Chronic Kidney Disease
Precision modeling a common age-related disorder – Chronic Kidney Disease (CKD)
Project Leader: Ron Korstanje, Ph.D.
Collaborator: Andrzej S. Krolewski, M.D. Ph.D. (Joslin Diabetes Center, Harvard Medical School)
The overall objective of this project is to generate new animal models of Chronic Kidney Disease, by leveraging GWAS data from human patients to predict discrete gene candidates that will be tested in mouse mutants and in mutant or knockdown zebrafish. These new animal models will be examined for renal phenotypes, which will then be validated in human clinical samples to prepare for future development of better interventions and therapies.
Background & Rationale
Chronic kidney disease (CKD) is a growing medical problem in the United States. It affects more than 26 million Americans and accounted for more than $33 billion in annual Medicare costs in 2010. The number of patients progressing to end-stage renal disease has increased by 95% over the last 10 years, a trend that is expected to continue as the population ages. There are currently over half a million Americans on dialysis, a procedure that severely reduces quality of life and comes with much co-morbidity. Furthermore, the impact of CKD is not limited to impairments related to renal failure. CKD is also recognized as an important risk factor for other chronic diseases such as cardiovascular disease, including myocardial infarction, atherosclerosis, stroke, and hypertension. A critical and inevitable contributor to CKD is normal kidney aging, which is associated with a decline in glomerular filtration rate (GFR).

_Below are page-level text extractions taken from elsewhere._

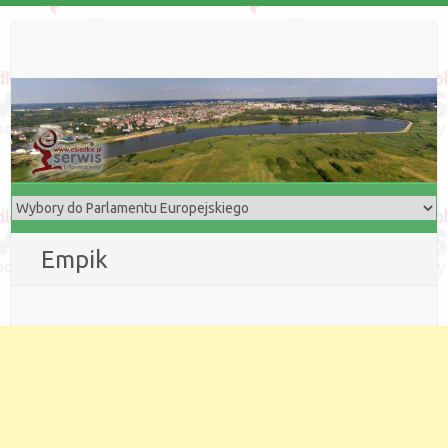
Empik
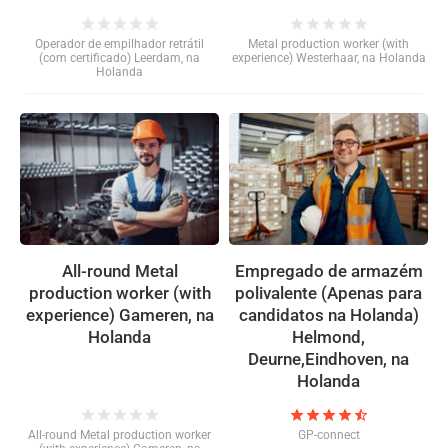
star
star
star
star
star
star
star
star
star
star
Operador de empilhador retrátil
Metal production worker (with
(com certificado) Leerdam, na
experience) Westerhaar, na Holanda
Holanda
All-round Metal
Empregado de armazém
production worker (with
polivalente (Apenas para
experience) Gameren, na
candidatos na Holanda)
Holanda
Helmond,
Deurne,Eindhoven, na
Holanda
star
star
star
star
star
star
star
star
star
star_half
All-round Metal production worker
GP-connect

Genome-wide association studies for GFR have been performed in many different cohorts. Metanalysis by the the CKDGen consortium and research efforts of several laboratories identified 14 candidate genes which showed that: 1) the tubulointerstitial expression levels were significantly correlated with GFR, 2) all were expressed in the same compartment in the kidney and 3) expression correlated with GFR in renal patients independent of their specific type of disease. Our goal is to develop mouse models that allow us to study the role of these genes in the disease process and identify novel biomarkers that can help with the pre-clinical diagnosis in human patients and ultimately provide a platform for intervention studies and clinical trials.

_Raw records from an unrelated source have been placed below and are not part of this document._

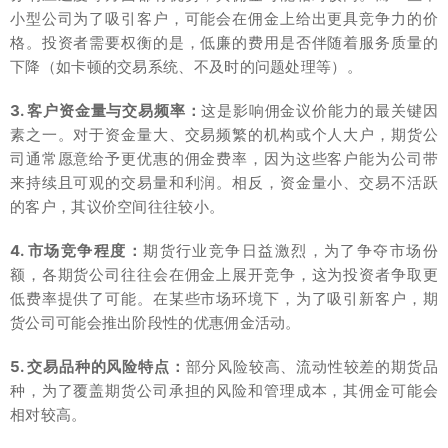
小型公司为了吸引客户，可能会在佣金上给出更具竞争力的价
格。投资者需要权衡的是，低廉的费用是否伴随着服务质量的
下降（如卡顿的交易系统、不及时的问题处理等）。
3. 客户资金量与交易频率：
这是影响佣金议价能力的最关键因
素之一。对于资金量大、交易频繁的机构或个人大户，期货公
司通常愿意给予更优惠的佣金费率，因为这些客户能为公司带
来持续且可观的交易量和利润。相反，资金量小、交易不活跃
的客户，其议价空间往往较小。
4. 市场竞争程度：
期货行业竞争日益激烈，为了争夺市场份
额，各期货公司往往会在佣金上展开竞争，这为投资者争取更
低费率提供了可能。在某些市场环境下，为了吸引新客户，期
货公司可能会推出阶段性的优惠佣金活动。
5. 交易品种的风险特点：
部分风险较高、流动性较差的期货品
种，为了覆盖期货公司承担的风险和管理成本，其佣金可能会
相对较高。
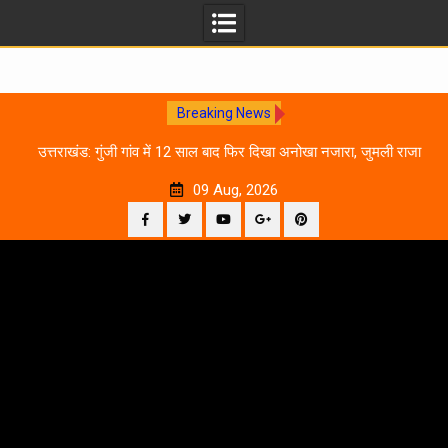
Breaking News
0
उत्तराखंड: गुंजी गांव में 12 साल बाद फिर दिखा अनोखा नजारा, जुमली राजा
का ‘सिर’ काटकर मनाया विजय पर्व
09 Aug, 2026
Facebook
Twitter
YouTube
Plus
Pinterest
Skip
Google
to
content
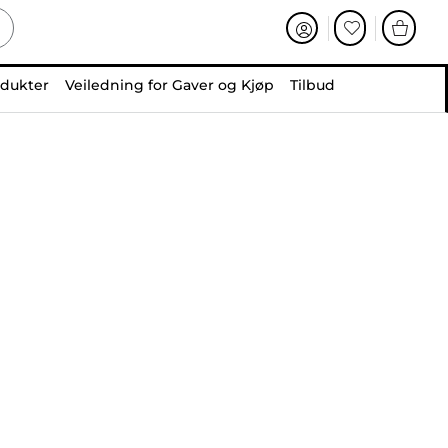
odukter
Veiledning for Gaver og Kjøp
Tilbud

In addition, using longitudinal data from diabetes patients, our clinical collaborator at the Joslin Diabetes Center has developed a new model of diabetic nephropathy. In this model the predominant clinical feature of both early and late stages of diabetic nephropathy is early progressive renal decline, not albuminuria. Using high throughput 'omics' platforms on blood samples of diabetes patients with and without early progressive renal decline a number of associated pathways were identified. We are developing mouse models in which we manipulate these pathways in order to mimic the early progressive renal decline and facilitate preclinical studies.